With these words he stepped upon a
branch of the alder, for the tone of the waters allowed
approach, being soft and sublustrous, without any
mud. Also Master Pike’s own tone was such
as becomes the fisherman, calm, deliberate, free from
nerve, but full of eye and muscle. He stepped
upon the alder bough to get as near as might be to
the fish, for he could not cast this beetle like a
fly; it must be dropped gently and allowed to play.
“You may come and look,” he said to me;
“when the water is so, they have no eyes in
their tails.”
The rose-beetle trod upon the water
prettily, under a lively vibration, and he looked
quite as happy, and considerably more active, than
when he had been cradled in the anthers of the rose.
To the eye of a fish he was a strong individual, fighting
courageously with the current, but sure to be beaten
through lack of fins; and mercy suggested, as well
as appetite, that the proper solution was to gulp
him.
“Hooked him in the gullet.
He can’t get off!” cried John Pike, labouring
to keep his nerves under; “every inch of tackle
is as strong as a bell-pull. Now, if I don’t
land him, I will never fish again!”
Providence, which had constructed
Pike foremost of all things, for lofty angling-disdainful
of worm and even minnow — Providence, I say,
at this adjuration, pronounced that Pike must catch
that trout. Not many anglers are heaven-born;
and for one to drop off the hook halfway through his
teens would be infinitely worse than to slay the champion
trout. Pike felt the force of this, and rushing
through the rushes, shouted: “I am sure
to have him, Dick! Be ready with my nightcap.”

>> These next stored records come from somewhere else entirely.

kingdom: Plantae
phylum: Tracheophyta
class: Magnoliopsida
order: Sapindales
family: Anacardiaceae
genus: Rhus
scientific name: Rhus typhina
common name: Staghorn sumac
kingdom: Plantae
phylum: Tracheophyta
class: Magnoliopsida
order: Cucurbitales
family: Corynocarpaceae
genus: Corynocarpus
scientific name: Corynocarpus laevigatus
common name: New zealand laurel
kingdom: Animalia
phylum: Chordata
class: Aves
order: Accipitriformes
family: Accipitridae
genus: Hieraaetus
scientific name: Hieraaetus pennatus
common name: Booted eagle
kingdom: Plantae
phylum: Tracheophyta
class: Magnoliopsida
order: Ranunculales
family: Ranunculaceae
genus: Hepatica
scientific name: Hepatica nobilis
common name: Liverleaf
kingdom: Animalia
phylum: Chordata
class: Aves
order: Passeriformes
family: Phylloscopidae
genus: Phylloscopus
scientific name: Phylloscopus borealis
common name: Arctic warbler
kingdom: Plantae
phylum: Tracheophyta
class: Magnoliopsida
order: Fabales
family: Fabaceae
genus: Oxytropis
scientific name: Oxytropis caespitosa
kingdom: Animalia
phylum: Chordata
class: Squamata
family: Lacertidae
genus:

Rod in a bow, like a springle-riser;
line on the hum, like the string of Paganini winch
on the gallop, like a harpoon wheel, Pike, the head-centre
of everything, dashing through thick and thin, and
once taken overhead — for he jumped into
the hole, when he must have lost him else, but the
fish too impetuously towed him out, and made off in
passion for another pool, when, if he had only retired
to his hover, the angler might have shared the baker’s
fate — all these things (I tell you, for
they all come up again, as if the day were yesterday)
so scared me of my never very steadfast wits, that
I could only holloa! But one thing I did, I kept
the nightcap ready.
“He is pretty nearly spent,
I do believe,” said Pike; and his voice was
like balm of Gilead, as we came to Farmer Anning’s
meadow, a quarter of a mile below Crocker’s
Hole. “Take it coolly, my dear boy, and
we shall be safe to have him.”
Never have I felt, through forty years,
such tremendous responsibility. I had not the
faintest notion now to use a landing net; but a mighty
general directed me. “Don’t let him
see it; don’t let him see it! Don’t
clap it over him; go under him, you stupid! If
he makes another rush, he will get off, after all.
Bring it up his tail. Well done! You have
him!”
The mighty trout lay in the nightcap
of Pike, which was half a fathom long, with a tassel
at the end, for his mother had made it in the winter
evenings. “Come and hold the rod, if you
can’t lift him,” my master shouted, and
so I did. Then, with both arms straining, and
his mouth wide open, John Pike made a mighty sweep,
and we both fell upon the grass and rolled, with the
giant of the deep flapping heavily between us, and
no power left to us, except to cry, “Hurrah!”